On the GPGPU parallelization issues of finite element approximate inverse preconditioning
Department of Electrical & Computer Engineering, School of Engineering, Democritus University of Thrace, University Campus, Kimmeria, GR 67100 Xanthi, Greece
Journal of Computational and Applied Mathematics (July 2011)
During the last decades, explicit finite element approximate inverse preconditioning methods have been extensively used for efficiently solving sparse linear systems on multiprocessor systems. The effectiveness of explicit approximate inverse preconditioning schemes relies on the use of efficient preconditioners that are close approximants to the coefficient matrix and are fast to compute in parallel.

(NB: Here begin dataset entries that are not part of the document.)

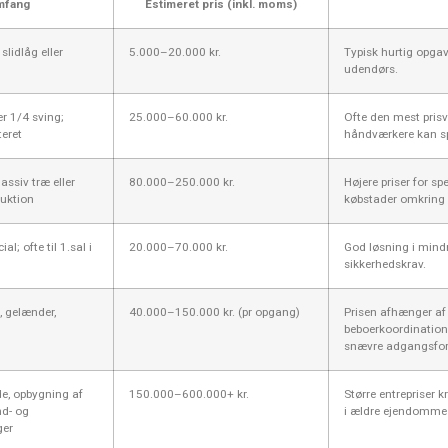
mfang
Estimeret pris (inkl. moms)
slidlåg eller
5.000–20.000 kr.
Typisk hurtig opgave
udendørs.
er 1/4 sving;
25.000–60.000 kr.
Ofte den mest prisve
teret
håndværkere kan sp
assiv træ eller
80.000–250.000 kr.
Højere priser for sp
ruktion
købstader omkring 
ial; ofte til 1.sal i
20.000–70.000 kr.
God løsning i mindr
sikkerhedskrav.
, gelænder,
40.000–150.000 kr. (pr opgang)
Prisen afhænger af
beboerkoordinatio
snævre adgangsfor
e, opbygning af
150.000–600.000+ kr.
Større entrepriser 
nd- og
i ældre ejendomme 
ger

New parallel computational techniques are proposed for the parallelization of the Optimized Banded Generalized Approximate Inverse Finite Element Matrix (OBGAIFEM) algorithm, based on the concept of the "fish bone" computational approach, and for the Explicit Preconditioned Conjugate Gradient type methods on a General Purpose Graphics Processing Unit (GPGPU). The proposed parallel methods have been implemented using Compute Unified Device Architecture (CUDA) developed by NVIDIA. Finally, numerical results for the performance of the finite element explicit approximate inverse preconditioning for solving characteristic two dimensional boundary value problems on a massive multiprocessor interface on a GPU are presented. The CUDA implementation issues of the proposed methods are also discussed.